What is involved in a hip replacement operation?
Most hip replacement operations are performed under general anaesthetic, but you could also choose to have an epidural, which means you’ll be conscious during the procedure but will not be able to feel any pain. Both your socket and the rounded ball at the top of the thigh bone (femur) will be replaced with artificial parts.
The surgeon will hollow out the socket in your hip, and remove the very top part of your femur. He also makes a short hollow tube down into your femur and inserts a slightly angled titanium alloy shaft with a ball attached at the top. A high-density polythene socket is placed into the hollowed-out socket so that the ball of the shaft in your femur fits snugly into it.
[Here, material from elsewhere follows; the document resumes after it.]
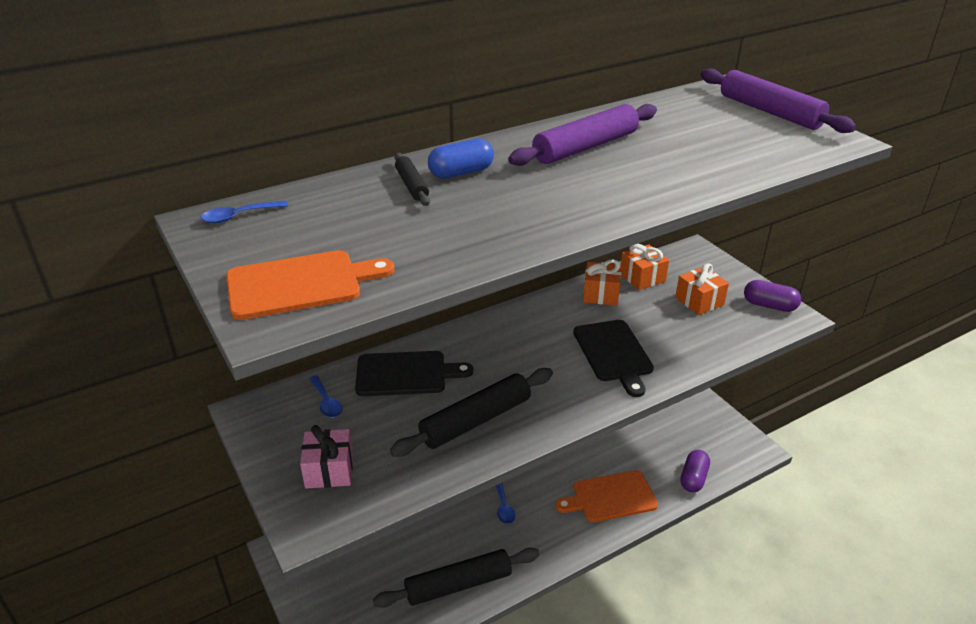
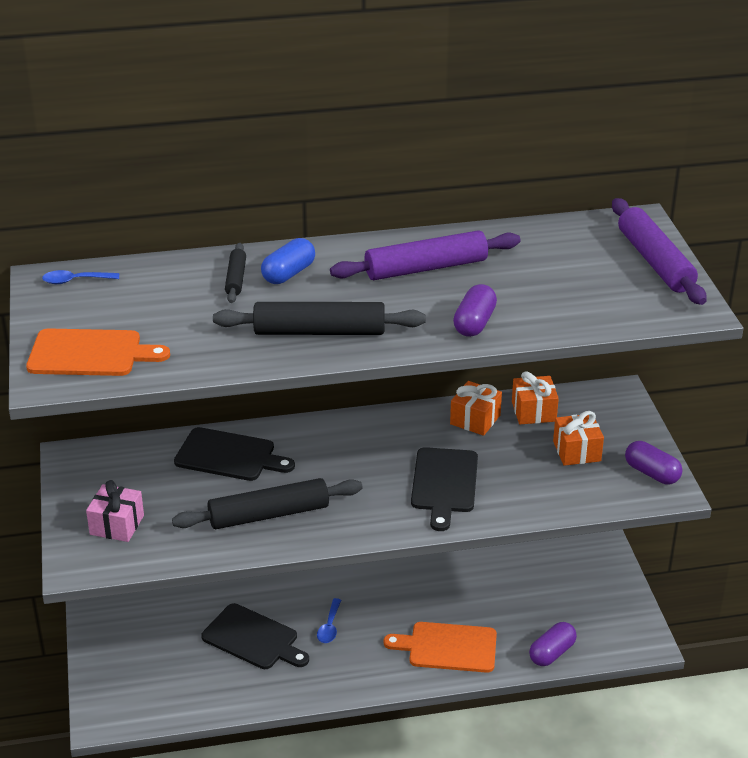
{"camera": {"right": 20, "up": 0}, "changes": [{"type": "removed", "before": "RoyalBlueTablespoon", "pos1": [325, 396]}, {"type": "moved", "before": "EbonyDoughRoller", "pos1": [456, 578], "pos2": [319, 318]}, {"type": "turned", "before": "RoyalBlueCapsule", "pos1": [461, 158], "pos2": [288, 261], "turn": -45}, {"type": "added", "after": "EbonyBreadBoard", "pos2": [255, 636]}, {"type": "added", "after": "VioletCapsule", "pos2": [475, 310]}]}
Your hip joint is now totally replaced.
The artificial parts are fixed into your body using two different methods:
- Special bone glue or cement – the metal shaft and plastic socket are both secured in place with a special glue
- Permeable material – the metal shaft and plastic socket have tiny holes all over them so that healthy bone can grow into, and fuse around, them.
Why have a hip replacement operation?
There are many advantages to having the operation over just leaving the situation as it is:
- It is one of the most reliable operations in the field of orthopaedic surgery with patients reporting a dramatic improvement in their quality of life. Many people become completely pain free and find they can move again without difficulty.
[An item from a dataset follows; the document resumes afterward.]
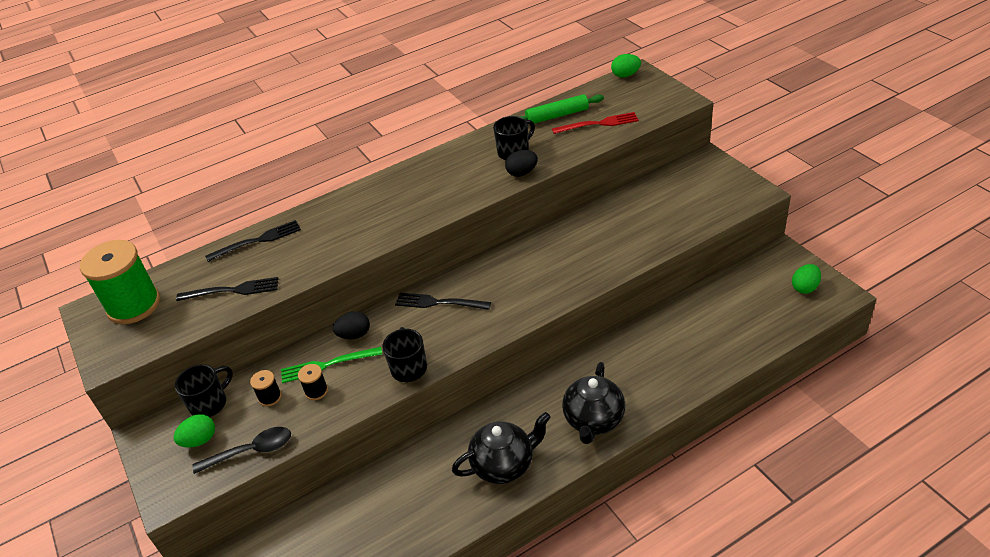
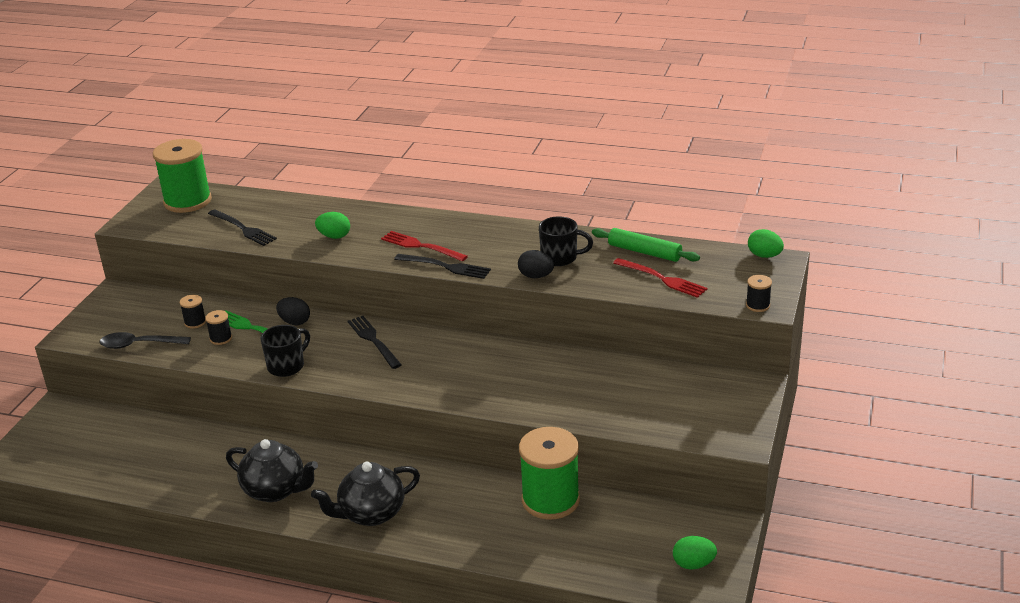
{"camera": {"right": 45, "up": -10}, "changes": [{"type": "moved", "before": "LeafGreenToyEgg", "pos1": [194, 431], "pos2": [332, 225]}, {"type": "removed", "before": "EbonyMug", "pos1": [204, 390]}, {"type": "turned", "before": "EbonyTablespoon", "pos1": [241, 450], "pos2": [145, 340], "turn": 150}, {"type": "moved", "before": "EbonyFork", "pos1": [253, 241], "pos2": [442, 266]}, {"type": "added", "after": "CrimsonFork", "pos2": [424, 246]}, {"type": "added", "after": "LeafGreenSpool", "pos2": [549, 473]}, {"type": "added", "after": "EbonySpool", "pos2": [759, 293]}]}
- Arthritis, and other damage to the hip joint that causes chronic pain, is incurable. It will never get better by itself and unfortunately is likely to gradually get worse.
- Although hip replacements may result in some discomfort at the time it very quickly wears off, and within two - three weeks most patients report the pain has almost gone. This compares favourably to the never-ending pain of arthritis.
- If you’ve found everyday movements quite difficult, after the hip replacement operation you should regain your former level of mobility, allowing you to partake in gentle exercise and leisure pursuits.
- Many patients who suffer from arthritis of both hips, but who’ve only had a single hip replacement operation, ask for a second one as soon as possible.
Hip replacements are now classified as routine but as with all surgery, there are some risks. Most people do not experience any problems after undergoing the procedure.